The MSTCAR model is the best option when investigating linear trends in temporal data or if you are specifically interested in interactions between sociodemographic groups across time. If your trends depict multiple behaviors, it is recommended to either run two MSTCAR models with separate time periods for each trend or to run concurrent RCAR models. Note that all *car() functions accept up to three-dimensional arrays and will concurrently run models for different groups/time periods if necessary.

Future developments

Restricted models for MCAR and MSTCAR continue to be under development. Development for a restricted Univariate Spatiotemporal CAR (STCAR) model is also underway. RSTr will incorporate these restricted models as they become available.

Final thoughts

In this vignette, we investigated model informativeness and the tendency of unrestricted BYM models to oversmooth estimates, along with some benefits of restricted CAR models. This vignette concludes the main sections on using the functions in the RSTr package. After reading these, you should be able to prepare your event and adjacency data, choose and configure your model as necessary, age-standardize estimates, and determine which estimates are reliable.
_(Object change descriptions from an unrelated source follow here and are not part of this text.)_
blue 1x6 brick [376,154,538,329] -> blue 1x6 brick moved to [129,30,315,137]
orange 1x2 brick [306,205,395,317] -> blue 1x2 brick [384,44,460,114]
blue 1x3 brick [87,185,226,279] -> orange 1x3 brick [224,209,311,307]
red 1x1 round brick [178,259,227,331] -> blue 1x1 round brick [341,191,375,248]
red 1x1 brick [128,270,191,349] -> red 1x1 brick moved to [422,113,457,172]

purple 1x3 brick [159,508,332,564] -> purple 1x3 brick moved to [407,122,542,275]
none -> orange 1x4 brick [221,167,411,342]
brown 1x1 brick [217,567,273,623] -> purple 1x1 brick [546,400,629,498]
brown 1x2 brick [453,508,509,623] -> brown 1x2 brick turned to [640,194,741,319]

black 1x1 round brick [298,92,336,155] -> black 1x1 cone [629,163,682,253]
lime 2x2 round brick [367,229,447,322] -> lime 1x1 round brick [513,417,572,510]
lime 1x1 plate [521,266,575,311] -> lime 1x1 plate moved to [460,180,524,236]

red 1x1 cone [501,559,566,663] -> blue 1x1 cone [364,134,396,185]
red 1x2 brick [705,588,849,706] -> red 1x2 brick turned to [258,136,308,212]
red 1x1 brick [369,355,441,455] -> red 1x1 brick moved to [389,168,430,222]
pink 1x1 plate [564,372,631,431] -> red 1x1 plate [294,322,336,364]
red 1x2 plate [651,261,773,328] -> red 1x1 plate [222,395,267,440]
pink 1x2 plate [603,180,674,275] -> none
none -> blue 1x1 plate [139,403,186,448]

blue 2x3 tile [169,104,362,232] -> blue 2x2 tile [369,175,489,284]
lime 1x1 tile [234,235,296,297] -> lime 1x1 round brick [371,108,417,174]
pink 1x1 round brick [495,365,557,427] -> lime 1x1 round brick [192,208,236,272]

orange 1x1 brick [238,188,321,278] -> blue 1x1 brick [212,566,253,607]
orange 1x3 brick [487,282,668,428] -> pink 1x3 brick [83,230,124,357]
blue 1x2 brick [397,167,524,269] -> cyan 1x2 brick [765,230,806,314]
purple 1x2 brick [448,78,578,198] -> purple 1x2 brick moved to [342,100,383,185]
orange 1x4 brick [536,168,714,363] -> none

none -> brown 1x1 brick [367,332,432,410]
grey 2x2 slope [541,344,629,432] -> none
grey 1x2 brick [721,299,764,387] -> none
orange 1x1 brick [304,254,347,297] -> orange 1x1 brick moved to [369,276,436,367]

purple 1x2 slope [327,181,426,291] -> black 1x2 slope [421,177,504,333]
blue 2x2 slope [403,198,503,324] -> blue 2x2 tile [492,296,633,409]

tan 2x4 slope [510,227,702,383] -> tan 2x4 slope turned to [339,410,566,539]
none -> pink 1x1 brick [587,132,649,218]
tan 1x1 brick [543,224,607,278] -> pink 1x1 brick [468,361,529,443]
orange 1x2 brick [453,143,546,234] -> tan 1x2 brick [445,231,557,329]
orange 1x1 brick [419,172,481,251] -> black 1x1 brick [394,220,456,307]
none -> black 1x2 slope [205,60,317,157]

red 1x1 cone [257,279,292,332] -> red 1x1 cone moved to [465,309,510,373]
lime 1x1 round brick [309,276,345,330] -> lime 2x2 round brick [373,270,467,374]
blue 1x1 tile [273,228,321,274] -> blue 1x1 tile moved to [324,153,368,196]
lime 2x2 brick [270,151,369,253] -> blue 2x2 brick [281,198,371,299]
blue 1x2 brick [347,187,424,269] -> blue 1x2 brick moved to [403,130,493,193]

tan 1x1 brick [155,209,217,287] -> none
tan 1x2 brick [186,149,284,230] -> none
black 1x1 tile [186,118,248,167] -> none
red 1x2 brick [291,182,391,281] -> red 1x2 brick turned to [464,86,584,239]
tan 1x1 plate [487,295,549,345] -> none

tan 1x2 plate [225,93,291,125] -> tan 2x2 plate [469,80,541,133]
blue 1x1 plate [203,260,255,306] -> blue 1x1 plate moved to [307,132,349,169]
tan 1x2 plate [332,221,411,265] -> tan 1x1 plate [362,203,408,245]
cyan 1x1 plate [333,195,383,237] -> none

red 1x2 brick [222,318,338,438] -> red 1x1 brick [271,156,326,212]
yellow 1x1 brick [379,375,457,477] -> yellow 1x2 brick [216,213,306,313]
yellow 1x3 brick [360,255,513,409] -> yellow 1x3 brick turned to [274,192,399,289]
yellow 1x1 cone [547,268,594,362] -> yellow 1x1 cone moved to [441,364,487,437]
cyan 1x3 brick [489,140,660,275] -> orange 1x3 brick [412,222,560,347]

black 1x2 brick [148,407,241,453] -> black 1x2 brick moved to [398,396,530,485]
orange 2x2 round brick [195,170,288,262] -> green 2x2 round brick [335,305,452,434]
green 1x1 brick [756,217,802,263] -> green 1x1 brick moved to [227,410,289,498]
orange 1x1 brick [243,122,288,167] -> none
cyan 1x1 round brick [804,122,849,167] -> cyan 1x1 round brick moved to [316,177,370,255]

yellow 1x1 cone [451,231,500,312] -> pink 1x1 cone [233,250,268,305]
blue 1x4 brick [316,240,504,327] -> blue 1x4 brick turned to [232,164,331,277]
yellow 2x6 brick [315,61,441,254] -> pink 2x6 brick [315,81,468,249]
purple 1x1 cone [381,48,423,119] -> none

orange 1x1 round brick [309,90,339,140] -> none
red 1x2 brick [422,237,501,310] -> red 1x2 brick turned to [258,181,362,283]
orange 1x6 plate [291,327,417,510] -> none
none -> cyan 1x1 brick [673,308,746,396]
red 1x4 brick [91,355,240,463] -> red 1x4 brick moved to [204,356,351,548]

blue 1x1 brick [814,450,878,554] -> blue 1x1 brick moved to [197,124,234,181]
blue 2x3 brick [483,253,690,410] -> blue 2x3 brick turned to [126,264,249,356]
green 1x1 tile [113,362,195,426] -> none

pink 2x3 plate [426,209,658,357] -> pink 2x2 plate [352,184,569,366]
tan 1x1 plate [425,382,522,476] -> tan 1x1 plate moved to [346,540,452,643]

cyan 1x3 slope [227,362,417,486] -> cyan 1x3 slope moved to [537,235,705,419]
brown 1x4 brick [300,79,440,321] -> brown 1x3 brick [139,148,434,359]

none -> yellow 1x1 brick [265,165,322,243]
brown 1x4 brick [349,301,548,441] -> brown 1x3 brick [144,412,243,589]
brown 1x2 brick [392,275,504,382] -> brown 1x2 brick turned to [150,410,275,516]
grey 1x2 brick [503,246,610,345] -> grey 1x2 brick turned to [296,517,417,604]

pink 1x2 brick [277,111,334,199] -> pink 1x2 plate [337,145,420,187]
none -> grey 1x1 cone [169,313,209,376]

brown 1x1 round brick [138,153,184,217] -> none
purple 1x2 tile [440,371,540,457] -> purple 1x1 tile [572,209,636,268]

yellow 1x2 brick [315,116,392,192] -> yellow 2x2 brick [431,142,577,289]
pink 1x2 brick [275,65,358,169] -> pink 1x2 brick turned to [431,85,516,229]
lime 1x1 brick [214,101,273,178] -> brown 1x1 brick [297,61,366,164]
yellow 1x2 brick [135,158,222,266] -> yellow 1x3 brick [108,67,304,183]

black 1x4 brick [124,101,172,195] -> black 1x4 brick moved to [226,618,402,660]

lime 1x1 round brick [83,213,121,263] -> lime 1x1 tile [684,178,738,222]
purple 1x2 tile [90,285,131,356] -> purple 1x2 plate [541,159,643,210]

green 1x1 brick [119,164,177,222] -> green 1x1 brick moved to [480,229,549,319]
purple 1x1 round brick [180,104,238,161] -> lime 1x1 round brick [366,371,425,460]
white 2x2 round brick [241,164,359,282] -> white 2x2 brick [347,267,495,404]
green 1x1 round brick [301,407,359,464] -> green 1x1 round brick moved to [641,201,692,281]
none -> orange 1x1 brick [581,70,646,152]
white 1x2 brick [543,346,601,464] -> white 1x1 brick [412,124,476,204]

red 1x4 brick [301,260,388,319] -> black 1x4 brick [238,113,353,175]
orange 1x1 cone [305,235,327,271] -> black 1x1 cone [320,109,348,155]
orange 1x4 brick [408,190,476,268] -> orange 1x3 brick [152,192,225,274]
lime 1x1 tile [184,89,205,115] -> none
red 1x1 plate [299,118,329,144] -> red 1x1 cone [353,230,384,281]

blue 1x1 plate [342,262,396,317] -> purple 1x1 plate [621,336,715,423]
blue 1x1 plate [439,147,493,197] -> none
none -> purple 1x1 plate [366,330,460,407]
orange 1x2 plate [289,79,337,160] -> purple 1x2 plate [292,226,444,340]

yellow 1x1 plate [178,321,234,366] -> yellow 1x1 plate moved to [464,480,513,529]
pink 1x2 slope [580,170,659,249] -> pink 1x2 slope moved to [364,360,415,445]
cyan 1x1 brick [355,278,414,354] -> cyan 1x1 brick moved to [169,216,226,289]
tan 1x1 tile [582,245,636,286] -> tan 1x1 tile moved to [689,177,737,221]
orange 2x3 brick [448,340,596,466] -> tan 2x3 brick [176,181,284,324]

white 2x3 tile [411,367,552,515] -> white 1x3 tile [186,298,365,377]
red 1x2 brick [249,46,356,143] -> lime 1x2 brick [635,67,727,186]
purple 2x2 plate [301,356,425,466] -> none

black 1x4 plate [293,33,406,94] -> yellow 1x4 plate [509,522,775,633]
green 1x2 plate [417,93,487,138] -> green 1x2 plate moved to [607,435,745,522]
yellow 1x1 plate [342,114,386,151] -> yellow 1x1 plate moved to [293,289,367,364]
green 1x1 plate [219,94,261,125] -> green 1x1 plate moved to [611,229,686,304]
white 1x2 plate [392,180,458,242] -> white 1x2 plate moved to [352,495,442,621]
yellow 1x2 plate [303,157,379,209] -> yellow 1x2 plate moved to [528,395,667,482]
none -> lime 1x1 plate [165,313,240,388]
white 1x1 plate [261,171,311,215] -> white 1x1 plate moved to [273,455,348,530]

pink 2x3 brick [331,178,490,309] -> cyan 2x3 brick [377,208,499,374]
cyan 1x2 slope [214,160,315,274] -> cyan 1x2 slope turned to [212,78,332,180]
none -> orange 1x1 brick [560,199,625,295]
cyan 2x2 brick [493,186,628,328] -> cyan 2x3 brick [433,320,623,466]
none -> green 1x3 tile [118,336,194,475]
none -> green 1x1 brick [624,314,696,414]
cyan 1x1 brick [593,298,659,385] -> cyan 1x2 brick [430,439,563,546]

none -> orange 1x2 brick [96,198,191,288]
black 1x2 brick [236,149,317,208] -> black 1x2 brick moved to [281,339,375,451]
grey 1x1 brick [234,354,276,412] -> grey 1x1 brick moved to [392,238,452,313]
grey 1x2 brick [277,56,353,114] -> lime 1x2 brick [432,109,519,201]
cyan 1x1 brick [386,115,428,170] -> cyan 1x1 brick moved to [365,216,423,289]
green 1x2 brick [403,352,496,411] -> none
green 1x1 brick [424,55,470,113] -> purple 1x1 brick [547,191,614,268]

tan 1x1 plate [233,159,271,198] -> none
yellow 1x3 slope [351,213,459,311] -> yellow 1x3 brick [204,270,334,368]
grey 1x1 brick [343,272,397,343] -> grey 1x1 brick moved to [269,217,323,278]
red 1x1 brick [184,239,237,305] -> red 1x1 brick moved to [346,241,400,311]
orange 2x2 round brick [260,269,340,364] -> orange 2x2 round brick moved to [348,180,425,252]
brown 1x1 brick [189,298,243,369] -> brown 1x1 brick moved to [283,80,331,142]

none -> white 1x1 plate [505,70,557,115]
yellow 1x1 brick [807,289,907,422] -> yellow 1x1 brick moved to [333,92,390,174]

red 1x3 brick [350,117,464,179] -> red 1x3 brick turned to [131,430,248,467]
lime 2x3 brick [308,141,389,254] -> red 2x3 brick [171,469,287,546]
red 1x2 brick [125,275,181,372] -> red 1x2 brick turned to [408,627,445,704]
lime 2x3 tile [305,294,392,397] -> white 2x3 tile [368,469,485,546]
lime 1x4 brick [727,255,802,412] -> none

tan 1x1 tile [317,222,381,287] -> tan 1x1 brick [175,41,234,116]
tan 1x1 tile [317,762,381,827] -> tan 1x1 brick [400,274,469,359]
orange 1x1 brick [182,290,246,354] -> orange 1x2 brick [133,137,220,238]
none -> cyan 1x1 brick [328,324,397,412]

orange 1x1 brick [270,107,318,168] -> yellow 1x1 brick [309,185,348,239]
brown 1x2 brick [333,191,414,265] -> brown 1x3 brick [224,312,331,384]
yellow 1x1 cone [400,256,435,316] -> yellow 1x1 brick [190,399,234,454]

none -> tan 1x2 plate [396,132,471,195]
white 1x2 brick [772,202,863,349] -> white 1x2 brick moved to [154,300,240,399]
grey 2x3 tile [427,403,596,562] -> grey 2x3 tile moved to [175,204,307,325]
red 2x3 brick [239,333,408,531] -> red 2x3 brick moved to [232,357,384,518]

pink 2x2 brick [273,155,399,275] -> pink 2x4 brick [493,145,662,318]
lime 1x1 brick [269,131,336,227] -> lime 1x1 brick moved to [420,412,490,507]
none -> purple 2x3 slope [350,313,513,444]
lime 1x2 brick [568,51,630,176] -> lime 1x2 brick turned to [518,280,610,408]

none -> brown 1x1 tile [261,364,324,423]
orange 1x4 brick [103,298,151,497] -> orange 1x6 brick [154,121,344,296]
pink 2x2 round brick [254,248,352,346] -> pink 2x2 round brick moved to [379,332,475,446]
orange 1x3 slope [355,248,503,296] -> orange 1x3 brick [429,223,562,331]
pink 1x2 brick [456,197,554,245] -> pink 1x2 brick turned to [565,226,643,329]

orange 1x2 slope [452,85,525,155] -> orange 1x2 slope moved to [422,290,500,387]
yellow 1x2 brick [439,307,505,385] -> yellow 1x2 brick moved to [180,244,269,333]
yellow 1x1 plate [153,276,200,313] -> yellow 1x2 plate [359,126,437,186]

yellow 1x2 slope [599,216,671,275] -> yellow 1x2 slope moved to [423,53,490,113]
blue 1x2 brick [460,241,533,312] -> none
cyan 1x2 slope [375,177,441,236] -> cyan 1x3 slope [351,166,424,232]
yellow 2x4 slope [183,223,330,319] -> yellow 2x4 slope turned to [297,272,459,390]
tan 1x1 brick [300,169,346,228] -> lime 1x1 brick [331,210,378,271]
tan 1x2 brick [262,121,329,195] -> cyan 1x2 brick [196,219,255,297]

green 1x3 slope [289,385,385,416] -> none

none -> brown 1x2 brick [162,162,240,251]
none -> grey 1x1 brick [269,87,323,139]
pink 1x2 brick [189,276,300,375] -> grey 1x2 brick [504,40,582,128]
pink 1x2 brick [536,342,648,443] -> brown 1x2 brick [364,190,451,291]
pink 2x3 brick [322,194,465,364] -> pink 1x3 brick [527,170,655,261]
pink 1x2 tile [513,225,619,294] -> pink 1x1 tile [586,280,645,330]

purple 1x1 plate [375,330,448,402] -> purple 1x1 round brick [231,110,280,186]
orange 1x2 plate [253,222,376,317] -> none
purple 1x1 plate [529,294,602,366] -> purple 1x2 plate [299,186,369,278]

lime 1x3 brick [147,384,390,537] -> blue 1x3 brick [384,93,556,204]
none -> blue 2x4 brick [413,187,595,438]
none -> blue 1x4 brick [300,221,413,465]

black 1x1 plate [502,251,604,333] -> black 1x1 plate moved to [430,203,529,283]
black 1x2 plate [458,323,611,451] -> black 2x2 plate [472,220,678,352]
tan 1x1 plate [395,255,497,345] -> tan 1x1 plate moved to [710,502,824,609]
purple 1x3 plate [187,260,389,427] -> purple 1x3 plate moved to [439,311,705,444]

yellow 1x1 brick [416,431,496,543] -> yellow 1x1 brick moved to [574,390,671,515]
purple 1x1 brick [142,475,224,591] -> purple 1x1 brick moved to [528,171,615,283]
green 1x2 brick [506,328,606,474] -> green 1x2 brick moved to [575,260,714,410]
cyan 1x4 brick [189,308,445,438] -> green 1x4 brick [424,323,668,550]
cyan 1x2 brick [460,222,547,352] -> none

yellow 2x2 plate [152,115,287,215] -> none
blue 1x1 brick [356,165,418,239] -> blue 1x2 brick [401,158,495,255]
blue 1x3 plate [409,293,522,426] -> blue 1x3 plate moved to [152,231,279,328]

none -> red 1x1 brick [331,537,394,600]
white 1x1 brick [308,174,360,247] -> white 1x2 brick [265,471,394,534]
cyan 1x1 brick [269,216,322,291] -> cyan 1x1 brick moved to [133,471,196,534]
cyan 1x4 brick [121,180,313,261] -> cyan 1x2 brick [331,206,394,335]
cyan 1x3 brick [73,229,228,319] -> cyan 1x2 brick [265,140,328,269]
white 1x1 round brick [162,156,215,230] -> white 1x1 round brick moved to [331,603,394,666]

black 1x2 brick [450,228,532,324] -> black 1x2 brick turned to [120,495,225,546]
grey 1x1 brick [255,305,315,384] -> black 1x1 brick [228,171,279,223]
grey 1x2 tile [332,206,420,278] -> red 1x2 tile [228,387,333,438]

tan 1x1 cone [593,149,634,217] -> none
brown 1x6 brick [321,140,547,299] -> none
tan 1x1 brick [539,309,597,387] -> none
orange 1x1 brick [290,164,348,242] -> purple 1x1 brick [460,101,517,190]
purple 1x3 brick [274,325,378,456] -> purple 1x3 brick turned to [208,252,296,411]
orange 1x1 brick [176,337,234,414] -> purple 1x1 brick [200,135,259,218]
If you are interested in the more advanced features of the RSTr involving sample processing, read vignette("RSTr-samples"); if you’d like more information on defining custom inits and priors, check vignette("RSTr-initialvalues") and vignette("RSTr-priors"), respectively; if you are interested in learning more about how RSTr’s models work, read vignette("RSTr-models").